| EXTRACTED INFORMATION |
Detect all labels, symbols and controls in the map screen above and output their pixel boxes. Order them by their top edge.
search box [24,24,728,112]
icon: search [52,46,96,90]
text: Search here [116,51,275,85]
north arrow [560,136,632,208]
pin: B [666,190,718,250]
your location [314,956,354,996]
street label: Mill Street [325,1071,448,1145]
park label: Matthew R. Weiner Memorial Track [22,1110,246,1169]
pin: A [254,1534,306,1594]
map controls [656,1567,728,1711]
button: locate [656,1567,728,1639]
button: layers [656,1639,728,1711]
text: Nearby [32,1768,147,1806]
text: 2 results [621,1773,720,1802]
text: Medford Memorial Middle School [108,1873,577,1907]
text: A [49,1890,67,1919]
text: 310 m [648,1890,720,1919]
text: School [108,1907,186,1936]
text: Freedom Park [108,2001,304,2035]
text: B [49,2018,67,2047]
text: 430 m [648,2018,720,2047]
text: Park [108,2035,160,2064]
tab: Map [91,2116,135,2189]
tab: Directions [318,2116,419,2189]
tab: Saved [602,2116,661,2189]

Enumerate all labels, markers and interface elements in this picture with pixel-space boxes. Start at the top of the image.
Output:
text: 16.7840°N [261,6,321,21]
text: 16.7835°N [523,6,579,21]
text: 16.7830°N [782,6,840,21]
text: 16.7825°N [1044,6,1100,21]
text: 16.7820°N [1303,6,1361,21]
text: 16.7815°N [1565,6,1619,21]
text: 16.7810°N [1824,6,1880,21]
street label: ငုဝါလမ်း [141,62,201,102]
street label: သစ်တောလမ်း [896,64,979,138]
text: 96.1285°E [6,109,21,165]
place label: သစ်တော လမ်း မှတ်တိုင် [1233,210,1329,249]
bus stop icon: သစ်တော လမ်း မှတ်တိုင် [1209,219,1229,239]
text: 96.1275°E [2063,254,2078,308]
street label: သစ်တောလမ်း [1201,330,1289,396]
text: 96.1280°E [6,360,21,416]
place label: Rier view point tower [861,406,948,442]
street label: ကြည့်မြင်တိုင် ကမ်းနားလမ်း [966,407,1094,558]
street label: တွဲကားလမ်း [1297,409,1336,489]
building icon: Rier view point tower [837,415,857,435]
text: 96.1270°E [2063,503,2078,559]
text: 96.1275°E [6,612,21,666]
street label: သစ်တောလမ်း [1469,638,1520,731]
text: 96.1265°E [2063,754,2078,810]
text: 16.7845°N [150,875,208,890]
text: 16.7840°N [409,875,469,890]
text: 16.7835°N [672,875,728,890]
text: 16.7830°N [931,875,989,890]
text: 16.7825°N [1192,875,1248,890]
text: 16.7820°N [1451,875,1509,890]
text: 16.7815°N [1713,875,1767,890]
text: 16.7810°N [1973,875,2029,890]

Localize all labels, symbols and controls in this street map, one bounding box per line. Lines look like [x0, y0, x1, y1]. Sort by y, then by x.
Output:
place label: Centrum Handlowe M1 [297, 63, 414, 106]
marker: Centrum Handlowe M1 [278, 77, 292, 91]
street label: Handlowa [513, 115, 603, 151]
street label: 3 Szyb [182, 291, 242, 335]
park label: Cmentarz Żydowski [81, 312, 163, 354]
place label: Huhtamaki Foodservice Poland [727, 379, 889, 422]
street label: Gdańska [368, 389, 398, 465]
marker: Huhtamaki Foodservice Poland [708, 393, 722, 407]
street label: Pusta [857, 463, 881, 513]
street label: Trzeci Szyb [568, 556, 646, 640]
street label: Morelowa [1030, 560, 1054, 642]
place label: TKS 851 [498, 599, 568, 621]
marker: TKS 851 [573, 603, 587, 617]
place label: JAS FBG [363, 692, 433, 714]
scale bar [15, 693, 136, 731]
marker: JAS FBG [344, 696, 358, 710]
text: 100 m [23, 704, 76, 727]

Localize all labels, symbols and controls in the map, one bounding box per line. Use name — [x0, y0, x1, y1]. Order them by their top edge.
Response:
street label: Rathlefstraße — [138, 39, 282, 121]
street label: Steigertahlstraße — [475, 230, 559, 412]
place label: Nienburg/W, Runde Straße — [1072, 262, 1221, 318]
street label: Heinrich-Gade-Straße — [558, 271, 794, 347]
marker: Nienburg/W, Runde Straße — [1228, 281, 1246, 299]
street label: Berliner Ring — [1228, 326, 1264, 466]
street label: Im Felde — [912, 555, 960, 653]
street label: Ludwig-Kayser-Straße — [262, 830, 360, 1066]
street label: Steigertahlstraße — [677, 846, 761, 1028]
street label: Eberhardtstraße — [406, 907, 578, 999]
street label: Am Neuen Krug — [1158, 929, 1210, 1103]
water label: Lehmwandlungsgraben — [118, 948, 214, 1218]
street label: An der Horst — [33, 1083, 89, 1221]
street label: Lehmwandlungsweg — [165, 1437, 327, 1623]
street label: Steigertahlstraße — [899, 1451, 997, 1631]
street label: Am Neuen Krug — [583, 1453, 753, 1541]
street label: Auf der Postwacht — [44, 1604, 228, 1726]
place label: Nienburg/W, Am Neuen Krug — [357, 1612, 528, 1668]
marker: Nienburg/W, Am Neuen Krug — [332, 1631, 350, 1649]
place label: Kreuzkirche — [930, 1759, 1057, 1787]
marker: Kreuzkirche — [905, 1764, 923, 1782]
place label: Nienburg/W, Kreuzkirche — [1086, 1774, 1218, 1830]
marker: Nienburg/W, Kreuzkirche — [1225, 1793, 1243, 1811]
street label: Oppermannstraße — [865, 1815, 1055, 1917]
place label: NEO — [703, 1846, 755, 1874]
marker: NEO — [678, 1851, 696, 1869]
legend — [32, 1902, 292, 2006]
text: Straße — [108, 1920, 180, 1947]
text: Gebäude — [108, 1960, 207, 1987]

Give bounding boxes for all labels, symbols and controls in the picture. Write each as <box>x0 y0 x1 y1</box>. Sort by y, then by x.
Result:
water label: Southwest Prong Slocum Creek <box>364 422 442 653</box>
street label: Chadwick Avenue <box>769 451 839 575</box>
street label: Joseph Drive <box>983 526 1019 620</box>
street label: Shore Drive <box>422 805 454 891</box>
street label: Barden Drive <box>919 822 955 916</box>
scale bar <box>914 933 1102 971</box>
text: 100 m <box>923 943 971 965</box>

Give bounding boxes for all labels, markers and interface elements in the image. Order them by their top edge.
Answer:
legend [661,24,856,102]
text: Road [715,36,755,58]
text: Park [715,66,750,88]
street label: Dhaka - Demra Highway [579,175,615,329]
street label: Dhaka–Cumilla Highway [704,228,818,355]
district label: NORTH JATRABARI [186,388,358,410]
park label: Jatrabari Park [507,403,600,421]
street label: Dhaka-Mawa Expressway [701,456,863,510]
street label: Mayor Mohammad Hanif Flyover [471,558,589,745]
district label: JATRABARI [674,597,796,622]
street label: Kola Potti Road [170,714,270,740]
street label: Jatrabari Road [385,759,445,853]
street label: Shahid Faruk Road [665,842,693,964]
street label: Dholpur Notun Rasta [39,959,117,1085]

| WHAT THIS TASK INVOLVES |
Copy every record exactly, leaving each line intact.

| COMPLETED TASK |
Detect all labels, symbols and controls in the map screen above and output their pixel boxes. Order them by their top edge.
search box [24,24,728,112]
icon: search [52,46,96,90]
text: Search here [116,51,275,85]
north arrow [560,136,632,208]
pin: B [666,190,718,250]
your location [314,956,354,996]
street label: Mill Street [325,1071,448,1145]
park label: Matthew R. Weiner Memorial Track [22,1110,246,1169]
pin: A [254,1534,306,1594]
map controls [656,1567,728,1711]
button: locate [656,1567,728,1639]
button: layers [656,1639,728,1711]
text: Nearby [32,1768,147,1806]
text: 2 results [621,1773,720,1802]
text: Medford Memorial Middle School [108,1873,577,1907]
text: A [49,1890,67,1919]
text: 310 m [648,1890,720,1919]
text: School [108,1907,186,1936]
text: Freedom Park [108,2001,304,2035]
text: B [49,2018,67,2047]
text: 430 m [648,2018,720,2047]
text: Park [108,2035,160,2064]
tab: Map [91,2116,135,2189]
tab: Directions [318,2116,419,2189]
tab: Saved [602,2116,661,2189]

Enumerate all labels, markers and interface elements in this picture with pixel-space boxes. Start at the top of the image.
Output:
text: 16.7840°N [261,6,321,21]
text: 16.7835°N [523,6,579,21]
text: 16.7830°N [782,6,840,21]
text: 16.7825°N [1044,6,1100,21]
text: 16.7820°N [1303,6,1361,21]
text: 16.7815°N [1565,6,1619,21]
text: 16.7810°N [1824,6,1880,21]
street label: ငုဝါလမ်း [141,62,201,102]
street label: သစ်တောလမ်း [896,64,979,138]
text: 96.1285°E [6,109,21,165]
place label: သစ်တော လမ်း မှတ်တိုင် [1233,210,1329,249]
bus stop icon: သစ်တော လမ်း မှတ်တိုင် [1209,219,1229,239]
text: 96.1275°E [2063,254,2078,308]
street label: သစ်တောလမ်း [1201,330,1289,396]
text: 96.1280°E [6,360,21,416]
place label: Rier view point tower [861,406,948,442]
street label: ကြည့်မြင်တိုင် ကမ်းနားလမ်း [966,407,1094,558]
street label: တွဲကားလမ်း [1297,409,1336,489]
building icon: Rier view point tower [837,415,857,435]
text: 96.1270°E [2063,503,2078,559]
text: 96.1275°E [6,612,21,666]
street label: သစ်တောလမ်း [1469,638,1520,731]
text: 96.1265°E [2063,754,2078,810]
text: 16.7845°N [150,875,208,890]
text: 16.7840°N [409,875,469,890]
text: 16.7835°N [672,875,728,890]
text: 16.7830°N [931,875,989,890]
text: 16.7825°N [1192,875,1248,890]
text: 16.7820°N [1451,875,1509,890]
text: 16.7815°N [1713,875,1767,890]
text: 16.7810°N [1973,875,2029,890]

Localize all labels, symbols and controls in this street map, one bounding box per line. Lines look like [x0, y0, x1, y1]. Sort by y, then by x.
Output:
place label: Centrum Handlowe M1 [297, 63, 414, 106]
marker: Centrum Handlowe M1 [278, 77, 292, 91]
street label: Handlowa [513, 115, 603, 151]
street label: 3 Szyb [182, 291, 242, 335]
park label: Cmentarz Żydowski [81, 312, 163, 354]
place label: Huhtamaki Foodservice Poland [727, 379, 889, 422]
street label: Gdańska [368, 389, 398, 465]
marker: Huhtamaki Foodservice Poland [708, 393, 722, 407]
street label: Pusta [857, 463, 881, 513]
street label: Trzeci Szyb [568, 556, 646, 640]
street label: Morelowa [1030, 560, 1054, 642]
place label: TKS 851 [498, 599, 568, 621]
marker: TKS 851 [573, 603, 587, 617]
place label: JAS FBG [363, 692, 433, 714]
scale bar [15, 693, 136, 731]
marker: JAS FBG [344, 696, 358, 710]
text: 100 m [23, 704, 76, 727]

Localize all labels, symbols and controls in the map, one bounding box per line. Use name — [x0, y0, x1, y1]. Order them by their top edge.
Response:
street label: Rathlefstraße — [138, 39, 282, 121]
street label: Steigertahlstraße — [475, 230, 559, 412]
place label: Nienburg/W, Runde Straße — [1072, 262, 1221, 318]
street label: Heinrich-Gade-Straße — [558, 271, 794, 347]
marker: Nienburg/W, Runde Straße — [1228, 281, 1246, 299]
street label: Berliner Ring — [1228, 326, 1264, 466]
street label: Im Felde — [912, 555, 960, 653]
street label: Ludwig-Kayser-Straße — [262, 830, 360, 1066]
street label: Steigertahlstraße — [677, 846, 761, 1028]
street label: Eberhardtstraße — [406, 907, 578, 999]
street label: Am Neuen Krug — [1158, 929, 1210, 1103]
water label: Lehmwandlungsgraben — [118, 948, 214, 1218]
street label: An der Horst — [33, 1083, 89, 1221]
street label: Lehmwandlungsweg — [165, 1437, 327, 1623]
street label: Steigertahlstraße — [899, 1451, 997, 1631]
street label: Am Neuen Krug — [583, 1453, 753, 1541]
street label: Auf der Postwacht — [44, 1604, 228, 1726]
place label: Nienburg/W, Am Neuen Krug — [357, 1612, 528, 1668]
marker: Nienburg/W, Am Neuen Krug — [332, 1631, 350, 1649]
place label: Kreuzkirche — [930, 1759, 1057, 1787]
marker: Kreuzkirche — [905, 1764, 923, 1782]
place label: Nienburg/W, Kreuzkirche — [1086, 1774, 1218, 1830]
marker: Nienburg/W, Kreuzkirche — [1225, 1793, 1243, 1811]
street label: Oppermannstraße — [865, 1815, 1055, 1917]
place label: NEO — [703, 1846, 755, 1874]
marker: NEO — [678, 1851, 696, 1869]
legend — [32, 1902, 292, 2006]
text: Straße — [108, 1920, 180, 1947]
text: Gebäude — [108, 1960, 207, 1987]

Give bounding boxes for all labels, symbols and controls in the picture. Write each as <box>x0 y0 x1 y1</box>. Sort by y, then by x.
Result:
water label: Southwest Prong Slocum Creek <box>364 422 442 653</box>
street label: Chadwick Avenue <box>769 451 839 575</box>
street label: Joseph Drive <box>983 526 1019 620</box>
street label: Shore Drive <box>422 805 454 891</box>
street label: Barden Drive <box>919 822 955 916</box>
scale bar <box>914 933 1102 971</box>
text: 100 m <box>923 943 971 965</box>

Give bounding boxes for all labels, markers and interface elements in the image. Order them by their top edge.
Answer:
legend [661,24,856,102]
text: Road [715,36,755,58]
text: Park [715,66,750,88]
street label: Dhaka - Demra Highway [579,175,615,329]
street label: Dhaka–Cumilla Highway [704,228,818,355]
district label: NORTH JATRABARI [186,388,358,410]
park label: Jatrabari Park [507,403,600,421]
street label: Dhaka-Mawa Expressway [701,456,863,510]
street label: Mayor Mohammad Hanif Flyover [471,558,589,745]
district label: JATRABARI [674,597,796,622]
street label: Kola Potti Road [170,714,270,740]
street label: Jatrabari Road [385,759,445,853]
street label: Shahid Faruk Road [665,842,693,964]
street label: Dholpur Notun Rasta [39,959,117,1085]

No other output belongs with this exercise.